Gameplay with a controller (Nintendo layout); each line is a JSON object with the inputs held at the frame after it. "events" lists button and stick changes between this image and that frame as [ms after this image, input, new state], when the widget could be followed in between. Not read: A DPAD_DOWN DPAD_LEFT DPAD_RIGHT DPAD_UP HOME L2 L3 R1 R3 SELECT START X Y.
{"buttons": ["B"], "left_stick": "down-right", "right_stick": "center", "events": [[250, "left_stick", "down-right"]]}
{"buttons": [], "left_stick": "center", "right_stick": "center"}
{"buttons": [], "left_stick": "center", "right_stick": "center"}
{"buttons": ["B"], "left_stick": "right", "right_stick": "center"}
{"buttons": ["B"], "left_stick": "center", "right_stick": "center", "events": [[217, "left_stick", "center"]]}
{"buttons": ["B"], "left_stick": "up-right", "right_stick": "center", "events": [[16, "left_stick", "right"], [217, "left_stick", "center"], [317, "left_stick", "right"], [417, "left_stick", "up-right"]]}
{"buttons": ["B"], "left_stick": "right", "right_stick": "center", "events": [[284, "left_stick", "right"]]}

# [YOUR OBJECTIVE]
Return the full listing. Keep each line exactly as it stands.

# [WRITTEN ANSWER]
Gameplay with a controller (Nintendo layout); each line is a JSON object with the inputs held at the frame after it. "events" lists button and stick changes between this image and that frame as [ms after this image, input, new state], when the widget could be followed in between. Not read: A DPAD_DOWN DPAD_LEFT DPAD_RIGHT DPAD_UP HOME L2 L3 R1 R3 SELECT START X Y.
{"buttons": ["B"], "left_stick": "down-right", "right_stick": "center", "events": [[250, "left_stick", "down-right"]]}
{"buttons": [], "left_stick": "center", "right_stick": "center"}
{"buttons": [], "left_stick": "center", "right_stick": "center"}
{"buttons": ["B"], "left_stick": "right", "right_stick": "center"}
{"buttons": ["B"], "left_stick": "center", "right_stick": "center", "events": [[217, "left_stick", "center"]]}
{"buttons": ["B"], "left_stick": "up-right", "right_stick": "center", "events": [[16, "left_stick", "right"], [217, "left_stick", "center"], [317, "left_stick", "right"], [417, "left_stick", "up-right"]]}
{"buttons": ["B"], "left_stick": "right", "right_stick": "center", "events": [[284, "left_stick", "right"]]}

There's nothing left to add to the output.